*Directions:*
- A) Answer these questions from the forum thread on first wine suggestions:
(i) Which kits does Brew and Wine Supply call good for a sweet wine?
(ii) According to Duster, what size carboy do most wine kits require?
(iii) Why does Brew and Wine Supply advise against distilled water?
- B) Copy out the forum thread on first wine suggestions word for word, starting with "A lot of the" and going on through "Duster (Apr 13, 2012)".

==== Page text

# First wine suggestions??



## bassmaster911 (Apr 13, 2012)

I have been brewing beer for a while now no my wife is wanting to get into wine. She likes the cherry wine from St. James or a sweet red wine. Is there a kit that will provide good results for a first time wine. The beer stuff seems easy to grasp but the wine procedures have me thinking a kit is the way to go for the first batch. Thanks.


----------



## Brew and Wine Supply (Apr 13, 2012)

A lot of the kits tend to follow main stream wine, ie: Cabernets and Merlots, a bit on the dry side. For a sweet wine the Island Mist kits are good. They are a lot like Arbor Mist or Wild Vines wines. To get into something like what St. James makes ( the Missouri winery ) you may want to go and get some Welches grape juice and make wine from that. There are many recipies on the forum for that and variations. Another is skeeter pee...
Welcome to the forum and good luck!


----------



## Duster (Apr 13, 2012)

bassmaster911, welcome to the forum.
I would always recommend beginning with a kit. 
However you said you already have brewing experience with beer kits.
Like mentioned above, you may be better off getting some 100% juice and start with that. I am unsure what you have for beer equipment, but you may find that most of your wine kits require 6 gallon carboys and the beer kits that I have done center around 5 gallon carboys. By doing a juice wine you can make whatever size of batch you want.
Also in my opinion wine is much easier than beer, there is a lot less of "kitchen time" needed for wine.
Here is a really good and easy cherry recipe my wife and I like. I know its only a 3 gallon but you should be able to adjust the size to fit whatever you want it to. 

View attachment Cherry Labrusca.pdf


----------



## bassmaster911 (Apr 13, 2012)

Thanks for the info. Do the Juice concentrate(welches) make a good wine? I might just have to start with the cherry wine posted. Any changes you would make to the recipe?


----------



## captainl (Apr 13, 2012)

Have you made apfwlwein yet? The beer brewers tend to rave about it and its an easy wine. I would try a batch if you haven't. I agree, if you are an advanced brewer, wine will be easy. Just some different equipment if your doing the kits...which I too recommend. Good luck.


----------



## captainl (Apr 13, 2012)

As far as the welchs, I made a few 1 gallon batches when I started and they tasted like......welches. but they did make some good sangria.


----------



## bassmaster911 (Apr 13, 2012)

If I do the Welches do I use tap water, distilled or RO water. Does it matter?


----------



## Brew and Wine Supply (Apr 13, 2012)

try to stay away from "city" water. If you are on a well that is good. If on city water, boil it and let it sit 12 hours +- to get the chlorine/chlorimine out of it. RO is ok. try not to use distilled water, too pure.


----------



## Duster (Apr 14, 2012)

another thought, have you checked out any of the recipes listed here on the forum?
http://www.winemakingtalk.com/forum/f2/
http://winemaking.jackkeller.net/recipes.asp"]Jack Keller also offers some good recipes, I would recommend cutting the starting SG down a bit on his though. That is unless you like rocket fuel


----------



## JordanPond (Apr 14, 2012)

========
==== Given data

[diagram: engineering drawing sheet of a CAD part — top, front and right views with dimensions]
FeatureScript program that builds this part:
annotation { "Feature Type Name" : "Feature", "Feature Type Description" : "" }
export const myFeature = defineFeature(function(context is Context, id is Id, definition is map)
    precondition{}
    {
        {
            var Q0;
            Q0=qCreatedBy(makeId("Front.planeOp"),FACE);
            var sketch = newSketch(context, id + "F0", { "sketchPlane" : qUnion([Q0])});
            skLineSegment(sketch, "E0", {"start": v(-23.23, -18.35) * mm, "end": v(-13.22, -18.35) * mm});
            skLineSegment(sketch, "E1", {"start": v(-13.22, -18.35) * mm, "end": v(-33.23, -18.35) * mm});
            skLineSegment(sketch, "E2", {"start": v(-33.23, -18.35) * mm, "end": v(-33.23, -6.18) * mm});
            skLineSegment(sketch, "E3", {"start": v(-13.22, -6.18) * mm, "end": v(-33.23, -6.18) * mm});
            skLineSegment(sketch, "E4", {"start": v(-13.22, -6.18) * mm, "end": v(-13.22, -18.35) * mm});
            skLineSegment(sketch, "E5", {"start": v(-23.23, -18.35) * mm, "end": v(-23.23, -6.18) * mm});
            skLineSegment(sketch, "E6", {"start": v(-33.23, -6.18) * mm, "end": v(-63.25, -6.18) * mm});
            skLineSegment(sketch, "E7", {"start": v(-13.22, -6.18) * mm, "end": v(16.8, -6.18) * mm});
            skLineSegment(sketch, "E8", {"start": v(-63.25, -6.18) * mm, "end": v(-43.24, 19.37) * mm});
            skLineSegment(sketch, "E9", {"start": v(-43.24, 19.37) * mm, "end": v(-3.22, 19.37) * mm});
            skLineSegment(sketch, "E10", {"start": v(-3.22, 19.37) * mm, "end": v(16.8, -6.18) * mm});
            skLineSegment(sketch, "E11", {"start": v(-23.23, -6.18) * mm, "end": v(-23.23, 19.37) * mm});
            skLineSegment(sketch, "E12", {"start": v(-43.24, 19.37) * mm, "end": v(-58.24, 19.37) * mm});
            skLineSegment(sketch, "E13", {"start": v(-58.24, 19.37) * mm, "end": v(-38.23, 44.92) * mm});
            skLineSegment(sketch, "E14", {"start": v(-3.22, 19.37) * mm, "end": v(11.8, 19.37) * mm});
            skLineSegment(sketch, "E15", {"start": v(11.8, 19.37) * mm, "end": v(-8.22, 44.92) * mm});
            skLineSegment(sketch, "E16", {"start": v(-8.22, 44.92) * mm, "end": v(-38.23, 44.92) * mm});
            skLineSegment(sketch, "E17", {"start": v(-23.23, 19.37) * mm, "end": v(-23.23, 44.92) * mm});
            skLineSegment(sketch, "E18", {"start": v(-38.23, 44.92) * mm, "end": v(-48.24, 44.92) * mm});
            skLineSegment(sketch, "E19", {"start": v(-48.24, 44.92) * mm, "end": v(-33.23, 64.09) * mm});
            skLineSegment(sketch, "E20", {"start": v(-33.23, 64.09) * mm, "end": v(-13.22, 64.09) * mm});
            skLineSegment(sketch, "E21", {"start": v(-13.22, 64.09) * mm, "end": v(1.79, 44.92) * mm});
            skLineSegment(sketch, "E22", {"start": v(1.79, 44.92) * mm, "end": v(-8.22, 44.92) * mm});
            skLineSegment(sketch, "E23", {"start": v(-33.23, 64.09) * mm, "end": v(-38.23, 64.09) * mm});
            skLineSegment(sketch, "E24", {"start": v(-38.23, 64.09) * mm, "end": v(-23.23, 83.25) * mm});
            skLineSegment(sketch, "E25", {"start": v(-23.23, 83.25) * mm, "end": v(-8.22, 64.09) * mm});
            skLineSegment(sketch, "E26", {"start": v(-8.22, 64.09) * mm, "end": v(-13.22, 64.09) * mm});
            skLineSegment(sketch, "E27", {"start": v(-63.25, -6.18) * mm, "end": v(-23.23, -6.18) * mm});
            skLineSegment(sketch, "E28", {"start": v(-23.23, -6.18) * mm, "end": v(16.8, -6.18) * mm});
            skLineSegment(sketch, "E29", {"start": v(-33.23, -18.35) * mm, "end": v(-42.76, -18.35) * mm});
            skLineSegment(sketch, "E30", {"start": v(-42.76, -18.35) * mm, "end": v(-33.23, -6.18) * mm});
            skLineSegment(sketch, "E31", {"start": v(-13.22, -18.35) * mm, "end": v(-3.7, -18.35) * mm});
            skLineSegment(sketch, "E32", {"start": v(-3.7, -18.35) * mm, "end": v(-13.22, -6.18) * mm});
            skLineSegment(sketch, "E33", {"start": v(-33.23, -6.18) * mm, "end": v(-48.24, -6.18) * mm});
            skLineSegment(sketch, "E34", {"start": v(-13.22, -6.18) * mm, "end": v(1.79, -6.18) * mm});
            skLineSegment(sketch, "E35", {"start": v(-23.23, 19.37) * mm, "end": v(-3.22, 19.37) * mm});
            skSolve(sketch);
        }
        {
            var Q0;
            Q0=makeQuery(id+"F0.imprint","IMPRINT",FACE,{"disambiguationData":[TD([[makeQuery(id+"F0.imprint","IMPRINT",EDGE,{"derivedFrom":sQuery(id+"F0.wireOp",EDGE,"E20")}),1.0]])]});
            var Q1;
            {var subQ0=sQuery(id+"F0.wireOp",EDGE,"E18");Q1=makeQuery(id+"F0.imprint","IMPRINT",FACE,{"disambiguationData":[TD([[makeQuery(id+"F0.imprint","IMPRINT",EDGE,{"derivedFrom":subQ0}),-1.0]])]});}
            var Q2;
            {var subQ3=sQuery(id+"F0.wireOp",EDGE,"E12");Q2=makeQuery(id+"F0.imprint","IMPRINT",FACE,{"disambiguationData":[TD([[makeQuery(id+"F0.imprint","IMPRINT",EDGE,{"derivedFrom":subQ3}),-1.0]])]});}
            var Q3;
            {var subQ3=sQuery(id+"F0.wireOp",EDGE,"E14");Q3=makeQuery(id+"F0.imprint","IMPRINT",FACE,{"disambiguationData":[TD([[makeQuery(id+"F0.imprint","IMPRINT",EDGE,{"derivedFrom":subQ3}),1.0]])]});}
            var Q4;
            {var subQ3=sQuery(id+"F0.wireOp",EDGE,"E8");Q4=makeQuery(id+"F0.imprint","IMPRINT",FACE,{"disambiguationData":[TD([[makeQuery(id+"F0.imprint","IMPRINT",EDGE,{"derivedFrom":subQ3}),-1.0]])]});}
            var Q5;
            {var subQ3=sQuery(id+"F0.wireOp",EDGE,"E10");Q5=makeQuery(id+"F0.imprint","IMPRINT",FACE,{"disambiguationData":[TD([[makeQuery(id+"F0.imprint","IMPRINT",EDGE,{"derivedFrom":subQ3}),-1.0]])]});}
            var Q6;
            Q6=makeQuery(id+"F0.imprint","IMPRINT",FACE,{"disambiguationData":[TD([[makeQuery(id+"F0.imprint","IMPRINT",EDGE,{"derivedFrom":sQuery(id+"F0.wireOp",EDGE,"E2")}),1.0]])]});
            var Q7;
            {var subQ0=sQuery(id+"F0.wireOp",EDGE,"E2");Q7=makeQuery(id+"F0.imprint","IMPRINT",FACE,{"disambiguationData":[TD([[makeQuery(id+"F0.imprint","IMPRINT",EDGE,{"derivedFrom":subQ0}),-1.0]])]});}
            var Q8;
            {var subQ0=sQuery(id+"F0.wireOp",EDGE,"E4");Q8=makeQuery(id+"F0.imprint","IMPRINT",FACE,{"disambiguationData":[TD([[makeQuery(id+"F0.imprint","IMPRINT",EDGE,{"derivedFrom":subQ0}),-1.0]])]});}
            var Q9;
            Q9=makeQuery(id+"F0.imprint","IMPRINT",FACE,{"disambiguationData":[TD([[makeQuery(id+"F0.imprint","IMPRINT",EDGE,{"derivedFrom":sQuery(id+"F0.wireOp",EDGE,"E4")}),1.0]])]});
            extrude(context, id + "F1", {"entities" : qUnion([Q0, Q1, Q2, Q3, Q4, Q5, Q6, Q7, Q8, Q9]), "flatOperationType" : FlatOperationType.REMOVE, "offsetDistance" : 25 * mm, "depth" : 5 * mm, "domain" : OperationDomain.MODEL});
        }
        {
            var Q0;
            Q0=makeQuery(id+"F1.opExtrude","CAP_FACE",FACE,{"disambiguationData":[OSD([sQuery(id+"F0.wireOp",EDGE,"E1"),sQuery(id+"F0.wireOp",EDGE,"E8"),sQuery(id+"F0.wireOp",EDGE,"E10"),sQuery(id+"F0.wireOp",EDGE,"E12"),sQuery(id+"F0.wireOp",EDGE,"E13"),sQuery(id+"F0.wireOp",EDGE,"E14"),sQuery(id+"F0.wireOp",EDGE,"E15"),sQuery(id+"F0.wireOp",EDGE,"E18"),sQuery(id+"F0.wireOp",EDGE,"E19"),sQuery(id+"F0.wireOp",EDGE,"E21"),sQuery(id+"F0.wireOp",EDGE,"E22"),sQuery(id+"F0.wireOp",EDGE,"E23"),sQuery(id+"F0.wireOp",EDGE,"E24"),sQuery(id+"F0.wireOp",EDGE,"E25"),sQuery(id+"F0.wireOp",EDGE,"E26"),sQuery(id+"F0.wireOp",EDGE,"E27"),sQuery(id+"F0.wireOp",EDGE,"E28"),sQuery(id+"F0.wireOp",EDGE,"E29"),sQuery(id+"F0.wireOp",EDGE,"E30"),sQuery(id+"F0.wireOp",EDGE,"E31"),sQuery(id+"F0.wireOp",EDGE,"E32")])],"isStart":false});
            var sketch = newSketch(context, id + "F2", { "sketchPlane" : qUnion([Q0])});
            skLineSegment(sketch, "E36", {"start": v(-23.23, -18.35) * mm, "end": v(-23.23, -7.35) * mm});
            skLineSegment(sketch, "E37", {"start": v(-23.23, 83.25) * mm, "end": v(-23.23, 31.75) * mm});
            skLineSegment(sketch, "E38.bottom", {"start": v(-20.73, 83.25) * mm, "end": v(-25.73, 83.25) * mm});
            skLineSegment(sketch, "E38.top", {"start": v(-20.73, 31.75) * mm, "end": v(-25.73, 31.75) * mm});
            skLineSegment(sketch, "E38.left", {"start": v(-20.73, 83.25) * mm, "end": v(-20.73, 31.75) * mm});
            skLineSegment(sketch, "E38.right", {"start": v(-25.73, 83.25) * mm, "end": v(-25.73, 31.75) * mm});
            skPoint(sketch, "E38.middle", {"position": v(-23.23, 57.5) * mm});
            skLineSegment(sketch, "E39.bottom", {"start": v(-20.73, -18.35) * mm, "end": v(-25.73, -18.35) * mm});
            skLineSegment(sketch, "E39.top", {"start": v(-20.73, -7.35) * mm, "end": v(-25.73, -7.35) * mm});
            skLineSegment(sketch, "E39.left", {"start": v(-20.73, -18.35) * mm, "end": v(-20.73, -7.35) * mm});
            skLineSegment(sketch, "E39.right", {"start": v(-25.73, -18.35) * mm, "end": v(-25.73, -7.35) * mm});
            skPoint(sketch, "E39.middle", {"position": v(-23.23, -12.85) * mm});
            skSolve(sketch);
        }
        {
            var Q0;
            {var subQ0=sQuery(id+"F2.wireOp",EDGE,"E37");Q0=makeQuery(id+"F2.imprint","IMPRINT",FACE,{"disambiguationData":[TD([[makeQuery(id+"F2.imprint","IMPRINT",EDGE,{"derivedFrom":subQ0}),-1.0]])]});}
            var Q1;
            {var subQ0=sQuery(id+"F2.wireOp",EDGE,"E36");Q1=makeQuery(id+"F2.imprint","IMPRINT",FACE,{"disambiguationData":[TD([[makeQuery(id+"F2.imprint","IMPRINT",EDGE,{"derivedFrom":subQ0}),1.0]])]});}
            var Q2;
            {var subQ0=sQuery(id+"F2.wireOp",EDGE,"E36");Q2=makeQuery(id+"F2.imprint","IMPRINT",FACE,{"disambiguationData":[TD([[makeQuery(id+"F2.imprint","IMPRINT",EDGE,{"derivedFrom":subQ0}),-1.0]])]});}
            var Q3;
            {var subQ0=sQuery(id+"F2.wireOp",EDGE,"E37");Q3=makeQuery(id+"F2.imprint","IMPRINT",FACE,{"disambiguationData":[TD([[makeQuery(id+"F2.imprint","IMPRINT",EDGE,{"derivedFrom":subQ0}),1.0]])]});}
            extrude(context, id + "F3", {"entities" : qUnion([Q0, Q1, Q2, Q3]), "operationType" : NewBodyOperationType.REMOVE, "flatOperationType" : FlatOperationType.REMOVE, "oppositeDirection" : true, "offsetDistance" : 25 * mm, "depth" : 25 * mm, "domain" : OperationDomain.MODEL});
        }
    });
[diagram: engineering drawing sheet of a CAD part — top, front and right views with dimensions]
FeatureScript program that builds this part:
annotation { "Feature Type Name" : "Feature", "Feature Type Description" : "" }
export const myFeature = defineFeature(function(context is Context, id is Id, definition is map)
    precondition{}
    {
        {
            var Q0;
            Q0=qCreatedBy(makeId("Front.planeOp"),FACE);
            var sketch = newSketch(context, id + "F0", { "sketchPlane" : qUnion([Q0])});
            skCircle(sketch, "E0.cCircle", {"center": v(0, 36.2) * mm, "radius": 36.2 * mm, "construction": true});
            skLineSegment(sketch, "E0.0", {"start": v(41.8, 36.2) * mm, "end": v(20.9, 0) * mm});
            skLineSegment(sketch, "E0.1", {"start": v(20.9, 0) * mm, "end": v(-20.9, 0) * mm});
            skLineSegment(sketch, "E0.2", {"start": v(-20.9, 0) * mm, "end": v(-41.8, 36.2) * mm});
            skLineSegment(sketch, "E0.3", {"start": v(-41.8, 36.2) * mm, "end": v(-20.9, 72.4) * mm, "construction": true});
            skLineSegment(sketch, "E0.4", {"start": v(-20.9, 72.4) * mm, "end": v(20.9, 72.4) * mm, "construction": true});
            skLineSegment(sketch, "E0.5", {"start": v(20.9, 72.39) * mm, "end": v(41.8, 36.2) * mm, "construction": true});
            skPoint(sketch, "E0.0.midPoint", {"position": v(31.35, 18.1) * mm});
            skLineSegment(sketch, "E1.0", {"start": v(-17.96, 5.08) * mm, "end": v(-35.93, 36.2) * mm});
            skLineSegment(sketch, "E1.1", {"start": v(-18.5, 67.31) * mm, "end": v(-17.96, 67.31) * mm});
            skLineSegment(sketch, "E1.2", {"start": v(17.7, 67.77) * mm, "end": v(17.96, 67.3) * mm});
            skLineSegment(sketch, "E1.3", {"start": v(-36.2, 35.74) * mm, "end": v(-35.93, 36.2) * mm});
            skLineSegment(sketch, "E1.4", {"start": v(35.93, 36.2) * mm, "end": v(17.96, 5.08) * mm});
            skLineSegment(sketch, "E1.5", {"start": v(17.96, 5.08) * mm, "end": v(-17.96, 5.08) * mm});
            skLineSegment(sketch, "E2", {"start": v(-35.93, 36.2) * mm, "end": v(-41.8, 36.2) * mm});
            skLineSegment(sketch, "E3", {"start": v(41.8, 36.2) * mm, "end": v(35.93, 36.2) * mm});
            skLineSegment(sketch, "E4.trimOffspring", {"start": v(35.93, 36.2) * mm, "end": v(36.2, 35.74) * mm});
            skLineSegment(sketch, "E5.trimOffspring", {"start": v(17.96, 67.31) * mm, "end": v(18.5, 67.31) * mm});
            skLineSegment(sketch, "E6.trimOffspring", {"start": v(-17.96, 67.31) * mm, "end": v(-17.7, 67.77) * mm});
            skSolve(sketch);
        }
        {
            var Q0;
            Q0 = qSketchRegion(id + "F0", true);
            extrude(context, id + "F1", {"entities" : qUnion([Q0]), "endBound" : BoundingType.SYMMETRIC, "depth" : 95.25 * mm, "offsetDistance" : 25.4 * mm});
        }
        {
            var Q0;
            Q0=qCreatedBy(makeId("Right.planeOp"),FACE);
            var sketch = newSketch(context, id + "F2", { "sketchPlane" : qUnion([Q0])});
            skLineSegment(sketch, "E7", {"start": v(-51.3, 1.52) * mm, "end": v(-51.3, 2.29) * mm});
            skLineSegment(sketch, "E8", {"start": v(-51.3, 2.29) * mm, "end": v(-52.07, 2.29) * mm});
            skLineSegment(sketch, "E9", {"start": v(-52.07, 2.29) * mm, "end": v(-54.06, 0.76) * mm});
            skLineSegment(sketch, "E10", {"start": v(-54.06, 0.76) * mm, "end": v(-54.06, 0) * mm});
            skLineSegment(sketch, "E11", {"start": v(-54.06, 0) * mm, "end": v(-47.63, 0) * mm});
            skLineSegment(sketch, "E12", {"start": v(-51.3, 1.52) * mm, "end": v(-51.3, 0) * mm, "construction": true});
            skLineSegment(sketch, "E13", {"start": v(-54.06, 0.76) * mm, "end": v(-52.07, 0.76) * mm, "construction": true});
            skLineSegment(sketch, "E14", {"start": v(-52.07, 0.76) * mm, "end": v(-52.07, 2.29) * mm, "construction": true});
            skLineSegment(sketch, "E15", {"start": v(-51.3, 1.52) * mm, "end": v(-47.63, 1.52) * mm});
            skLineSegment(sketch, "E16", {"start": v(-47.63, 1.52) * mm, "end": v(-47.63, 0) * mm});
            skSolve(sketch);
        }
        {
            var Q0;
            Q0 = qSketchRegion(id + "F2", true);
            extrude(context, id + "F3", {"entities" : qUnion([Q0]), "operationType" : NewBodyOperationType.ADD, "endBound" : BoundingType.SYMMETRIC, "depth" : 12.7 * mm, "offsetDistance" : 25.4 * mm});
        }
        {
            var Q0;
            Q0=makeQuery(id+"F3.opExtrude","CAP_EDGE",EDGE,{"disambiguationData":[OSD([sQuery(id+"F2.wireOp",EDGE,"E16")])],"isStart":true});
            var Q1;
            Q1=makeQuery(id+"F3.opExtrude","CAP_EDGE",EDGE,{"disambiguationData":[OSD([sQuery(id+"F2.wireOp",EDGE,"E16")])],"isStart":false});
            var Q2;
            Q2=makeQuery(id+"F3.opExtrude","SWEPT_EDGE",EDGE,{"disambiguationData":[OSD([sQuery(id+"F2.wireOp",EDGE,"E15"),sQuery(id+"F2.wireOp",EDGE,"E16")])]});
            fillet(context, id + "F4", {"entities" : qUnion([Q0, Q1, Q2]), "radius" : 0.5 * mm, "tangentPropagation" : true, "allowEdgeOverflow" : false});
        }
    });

========

*Responses to the exercise:*
- A)
(i) Island Mist kits
(ii) 6 gallon carboys
(iii) It is too pure.

- B)
A lot of the kits tend to follow main stream wine, ie: Cabernets and Merlots, a bit on the dry side. For a sweet wine the Island Mist kits are good. They are a lot like Arbor Mist or Wild Vines wines. To get into something like what St. James makes ( the Missouri winery ) you may want to go and get some Welches grape juice and make wine from that. There are many recipies on the forum for that and variations. Another is skeeter pee...
Welcome to the forum and good luck!


----------



## Duster (Apr 13, 2012)